[DIRECTIONS]
Please write out the part of the records that opens with their first line and closes with the line containing "Podemos atualizar este", including both ends and keeping every line unchanged.

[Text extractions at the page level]
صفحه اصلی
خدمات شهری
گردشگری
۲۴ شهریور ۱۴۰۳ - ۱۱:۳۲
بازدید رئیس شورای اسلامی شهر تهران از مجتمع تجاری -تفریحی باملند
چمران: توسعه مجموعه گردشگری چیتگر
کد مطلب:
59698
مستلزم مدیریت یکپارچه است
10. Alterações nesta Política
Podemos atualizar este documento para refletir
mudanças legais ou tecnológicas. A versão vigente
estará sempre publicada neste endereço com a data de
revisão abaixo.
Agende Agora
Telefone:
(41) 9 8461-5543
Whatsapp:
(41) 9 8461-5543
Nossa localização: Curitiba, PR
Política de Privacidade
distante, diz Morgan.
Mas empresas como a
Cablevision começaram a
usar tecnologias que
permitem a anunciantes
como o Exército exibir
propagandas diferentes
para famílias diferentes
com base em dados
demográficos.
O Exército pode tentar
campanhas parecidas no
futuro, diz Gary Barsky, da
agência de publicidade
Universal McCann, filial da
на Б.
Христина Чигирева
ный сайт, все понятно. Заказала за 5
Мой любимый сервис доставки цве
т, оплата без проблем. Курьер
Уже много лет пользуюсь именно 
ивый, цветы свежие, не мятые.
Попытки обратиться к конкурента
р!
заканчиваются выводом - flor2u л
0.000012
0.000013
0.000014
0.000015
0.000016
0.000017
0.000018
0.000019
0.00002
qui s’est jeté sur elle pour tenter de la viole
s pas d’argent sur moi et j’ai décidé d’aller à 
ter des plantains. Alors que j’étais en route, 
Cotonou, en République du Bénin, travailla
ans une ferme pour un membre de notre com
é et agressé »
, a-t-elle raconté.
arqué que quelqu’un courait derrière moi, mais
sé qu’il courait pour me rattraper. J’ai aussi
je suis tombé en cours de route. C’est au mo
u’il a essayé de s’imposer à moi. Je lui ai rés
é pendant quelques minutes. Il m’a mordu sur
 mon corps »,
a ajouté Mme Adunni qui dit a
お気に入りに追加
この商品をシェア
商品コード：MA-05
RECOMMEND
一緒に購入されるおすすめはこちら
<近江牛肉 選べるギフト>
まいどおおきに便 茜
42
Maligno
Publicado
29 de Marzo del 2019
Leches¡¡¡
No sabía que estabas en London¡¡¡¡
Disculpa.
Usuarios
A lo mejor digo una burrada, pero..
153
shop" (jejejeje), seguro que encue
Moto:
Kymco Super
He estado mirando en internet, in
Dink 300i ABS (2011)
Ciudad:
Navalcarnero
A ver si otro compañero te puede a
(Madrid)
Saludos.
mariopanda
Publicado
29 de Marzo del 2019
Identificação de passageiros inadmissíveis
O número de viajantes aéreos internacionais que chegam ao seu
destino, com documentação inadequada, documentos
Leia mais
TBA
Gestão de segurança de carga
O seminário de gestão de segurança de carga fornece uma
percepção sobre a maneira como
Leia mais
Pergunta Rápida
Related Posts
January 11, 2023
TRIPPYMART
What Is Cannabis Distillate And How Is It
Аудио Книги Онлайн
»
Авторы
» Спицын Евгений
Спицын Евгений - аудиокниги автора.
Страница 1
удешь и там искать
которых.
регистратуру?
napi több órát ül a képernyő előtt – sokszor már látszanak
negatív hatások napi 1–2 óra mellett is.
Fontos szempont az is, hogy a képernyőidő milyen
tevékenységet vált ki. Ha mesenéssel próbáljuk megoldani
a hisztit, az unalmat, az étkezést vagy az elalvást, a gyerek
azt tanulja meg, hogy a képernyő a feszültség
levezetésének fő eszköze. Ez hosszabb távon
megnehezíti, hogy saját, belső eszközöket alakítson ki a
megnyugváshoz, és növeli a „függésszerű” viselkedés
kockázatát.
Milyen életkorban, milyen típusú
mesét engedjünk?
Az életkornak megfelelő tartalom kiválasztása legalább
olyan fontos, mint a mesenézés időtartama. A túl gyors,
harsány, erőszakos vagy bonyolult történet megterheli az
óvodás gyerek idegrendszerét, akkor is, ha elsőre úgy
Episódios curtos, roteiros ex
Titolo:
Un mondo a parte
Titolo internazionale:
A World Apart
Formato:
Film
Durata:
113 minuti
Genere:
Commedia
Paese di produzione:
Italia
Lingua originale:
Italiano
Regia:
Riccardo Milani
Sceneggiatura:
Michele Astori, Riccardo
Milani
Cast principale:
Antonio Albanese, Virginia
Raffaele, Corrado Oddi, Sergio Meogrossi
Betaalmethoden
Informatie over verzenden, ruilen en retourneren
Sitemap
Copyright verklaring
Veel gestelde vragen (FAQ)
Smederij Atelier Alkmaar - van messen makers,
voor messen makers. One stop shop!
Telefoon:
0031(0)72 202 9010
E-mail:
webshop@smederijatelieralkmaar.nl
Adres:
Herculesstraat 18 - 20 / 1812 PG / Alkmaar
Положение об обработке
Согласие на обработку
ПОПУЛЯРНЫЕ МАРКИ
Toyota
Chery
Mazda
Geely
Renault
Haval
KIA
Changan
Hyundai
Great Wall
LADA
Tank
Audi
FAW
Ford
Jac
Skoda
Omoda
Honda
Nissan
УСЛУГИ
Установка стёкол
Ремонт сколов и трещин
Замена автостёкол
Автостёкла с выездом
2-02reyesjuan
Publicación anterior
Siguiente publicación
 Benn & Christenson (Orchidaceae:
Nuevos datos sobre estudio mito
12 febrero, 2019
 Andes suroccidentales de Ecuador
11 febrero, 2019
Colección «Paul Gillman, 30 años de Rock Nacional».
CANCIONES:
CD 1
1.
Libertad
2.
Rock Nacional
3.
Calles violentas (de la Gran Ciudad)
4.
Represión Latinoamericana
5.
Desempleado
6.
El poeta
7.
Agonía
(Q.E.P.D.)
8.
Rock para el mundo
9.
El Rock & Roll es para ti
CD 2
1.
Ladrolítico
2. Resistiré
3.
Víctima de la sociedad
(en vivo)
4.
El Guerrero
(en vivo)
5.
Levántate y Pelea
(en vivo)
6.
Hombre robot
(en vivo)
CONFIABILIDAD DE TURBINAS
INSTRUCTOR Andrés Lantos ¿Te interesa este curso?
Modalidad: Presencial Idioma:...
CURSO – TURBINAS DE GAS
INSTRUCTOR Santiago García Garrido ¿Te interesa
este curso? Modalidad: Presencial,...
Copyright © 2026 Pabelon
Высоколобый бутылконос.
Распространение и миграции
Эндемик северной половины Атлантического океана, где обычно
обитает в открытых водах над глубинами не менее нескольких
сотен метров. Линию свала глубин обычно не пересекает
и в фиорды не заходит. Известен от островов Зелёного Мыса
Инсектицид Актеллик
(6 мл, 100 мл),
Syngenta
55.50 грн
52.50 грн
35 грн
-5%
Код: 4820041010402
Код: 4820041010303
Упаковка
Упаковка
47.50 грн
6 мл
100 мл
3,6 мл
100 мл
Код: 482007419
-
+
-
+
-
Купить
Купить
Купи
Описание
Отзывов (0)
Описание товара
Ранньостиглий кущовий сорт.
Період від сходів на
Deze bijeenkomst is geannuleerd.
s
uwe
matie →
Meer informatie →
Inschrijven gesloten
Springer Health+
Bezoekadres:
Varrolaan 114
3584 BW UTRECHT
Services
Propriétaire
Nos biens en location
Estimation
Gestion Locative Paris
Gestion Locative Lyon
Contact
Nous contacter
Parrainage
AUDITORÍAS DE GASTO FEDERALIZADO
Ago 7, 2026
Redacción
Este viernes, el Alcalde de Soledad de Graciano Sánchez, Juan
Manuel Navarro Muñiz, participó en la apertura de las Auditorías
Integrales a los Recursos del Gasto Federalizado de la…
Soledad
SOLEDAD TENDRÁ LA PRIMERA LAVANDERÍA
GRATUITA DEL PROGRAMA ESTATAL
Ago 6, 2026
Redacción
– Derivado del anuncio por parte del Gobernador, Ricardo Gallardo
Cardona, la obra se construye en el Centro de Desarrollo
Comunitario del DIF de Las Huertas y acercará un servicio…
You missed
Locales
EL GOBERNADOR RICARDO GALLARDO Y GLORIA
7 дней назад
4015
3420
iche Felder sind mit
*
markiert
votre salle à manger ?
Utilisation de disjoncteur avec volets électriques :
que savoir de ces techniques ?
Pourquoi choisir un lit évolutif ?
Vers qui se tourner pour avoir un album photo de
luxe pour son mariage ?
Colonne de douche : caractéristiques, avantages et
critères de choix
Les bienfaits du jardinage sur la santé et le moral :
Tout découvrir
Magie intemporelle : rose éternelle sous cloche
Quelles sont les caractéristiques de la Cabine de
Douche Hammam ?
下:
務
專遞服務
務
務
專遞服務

[SOLUTION TO THE PROBLEM]
صفحه اصلی
خدمات شهری
گردشگری
۲۴ شهریور ۱۴۰۳ - ۱۱:۳۲
بازدید رئیس شورای اسلامی شهر تهران از مجتمع تجاری -تفریحی باملند
چمران: توسعه مجموعه گردشگری چیتگر
کد مطلب:
59698
مستلزم مدیریت یکپارچه است
10. Alterações nesta Política
Podemos atualizar este documento para refletir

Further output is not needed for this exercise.